- [Page text]:
Discussion in 'Basses [DB]' started by *fenderbass*, Feb 21, 2006.


  1. *fenderbass*

    *fenderbass*

    Dec 30, 2005
    Wisconsin
    Hello all,

    I have attached images of my bass and I could use a bit of direction.

    I aquired this bass around Christmas time. The history that I know is that it once belonged to a local High School Orchestra, was then used by an older gentleman in a church band for a number of years before spending the last several years in his basement waiting to be rescued.

    It is a carved flat back bass. It has a weathered appearance but all cracks have been repaired and the setup is not bad. A local music store thought it was Czech or German from the 1930's. I want to know more.

    I admit that I don't know much about double bass history. The only distinguishing markings that I see are on the back below the neck joint.

    Can someone please give me some help or some direction with the history of my bass?

    I know it's tough with just the attached images but any help would be greatly appreciated. Thanks very much.
     

    Attached Files:

  2. greene

    greene

    Dec 19, 2003
    New York City
    Ideal Music
    Looks to be German although hard to tell from just these two pics
     
  3. interesting neck joint, possibly a Wilfer.
     
  4. *fenderbass*

    *fenderbass*

    Dec 30, 2005
    Wisconsin
    That's the kind of info I'm looking for.

- [Given information]:
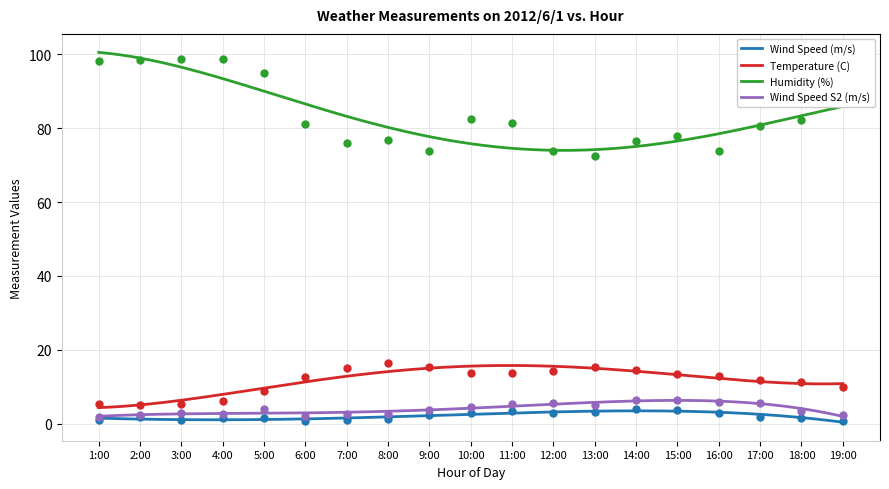

Which series has the largest total across all categories?

Humidity (%)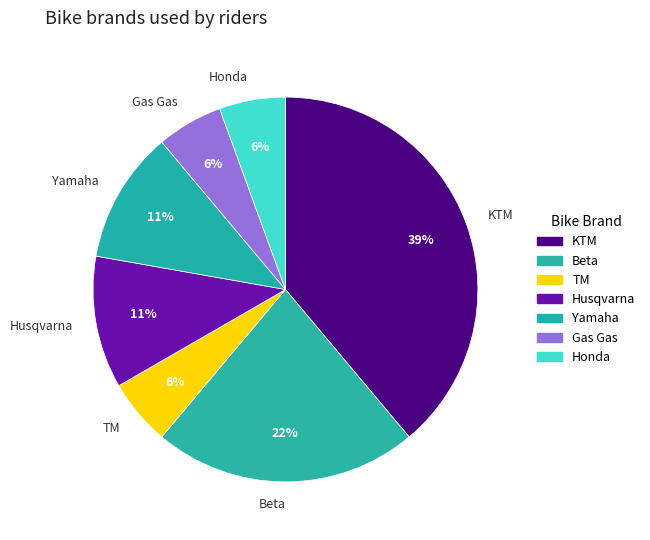

What percentage is the Yamaha slice, to the nearest percent?

11%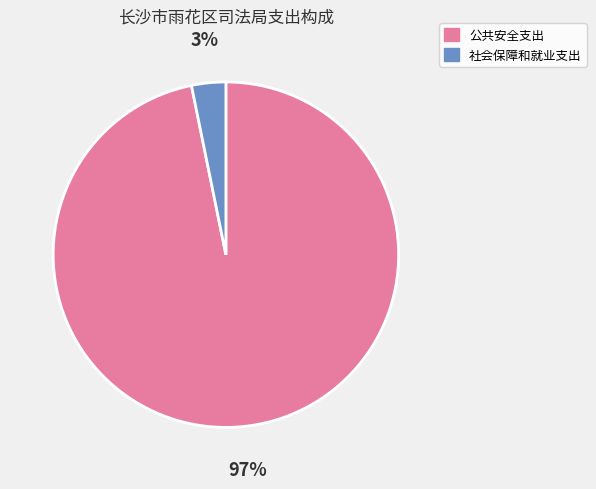

Which has a higher value, 公共安全支出 or 社会保障和就业支出?

公共安全支出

- [Problem to solve]:
In the forum thread about the double bass, what origin and era did a local music store suggest for the instrument?

- [Reply to the exercise]:
Czech or German, from the 1930's.